Les conséquences des grands groupes

Les conséquences de grands groupes sont nombreuses, à commencer par les approches pédagogiques dont disposent les professeurs et chargés de cours. Une plus grande rigidité de la part de l’administration, qui fait pression pour augmenter la taille des groupes, affecte la qualité de l’enseignement ainsi que la réussite des étudiants. 

Par Julien Gauthier

Des conséquences sur l’apprentissage 

Selon Stéphane Allaire, professeur à l’UQAC, les études tendent à fixer le seuil critique à 40 à 50 élèves dans une classe. Au-delà de ce nombre, la qualité de l’enseignement ainsi que la motivation des étudiants tendent à diminuer.
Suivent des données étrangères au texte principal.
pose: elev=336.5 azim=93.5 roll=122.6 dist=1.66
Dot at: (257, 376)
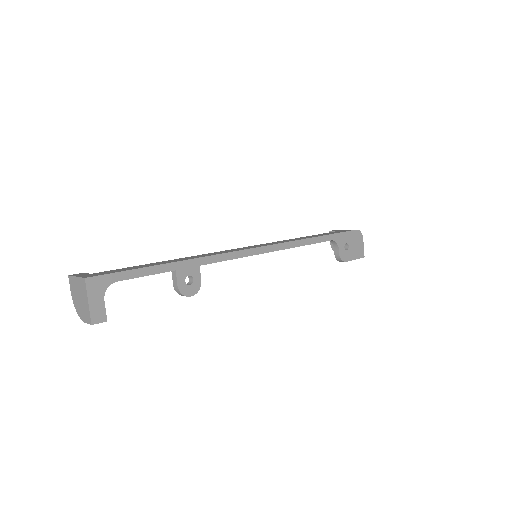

Le risque de décrochage est ainsi plus élevé. « Enseigner est une démarche de planification structurée, explique Stéphane Allaire. Dans des cours de médecine, personne n’oserait penser qu’on peut former un médecin simplement en faisant des conférences. Il faut lui donner un bistouri en main! »  

Nicole Monney, professeure à l’UQAC, explique que les conséquences peuvent prendre différentes formes : « Il y a plus de tricherie au sein de grands groupes. Par exemple, plutôt que faire des exposés oraux, il faut faire des examens axés sur les connaissances et, dans ceux-ci, des questions à choix multiple. Dans le baccalauréat en éducation, avec des classes bondées, d’aucune façon je ne peux vérifier si les futurs enseignants sont en mesure de planifier des situations d’apprentissage, tel qu’ils seront appelés à le faire dans leur future carrière. » 

Elle ajoute que les étudiants ayant un TDAH peuvent être distraits plus facilement dans des grands groupes, en raison des chuchotements ou encore des bruits de crayons, par exemple. 

Une étude a été réalisée en 2013 par le Comité de pédagogie universitaire auprès des étudiants de l’UQAC, afin de savoir si leur niveau de motivation était influencé par la taille des groupes. 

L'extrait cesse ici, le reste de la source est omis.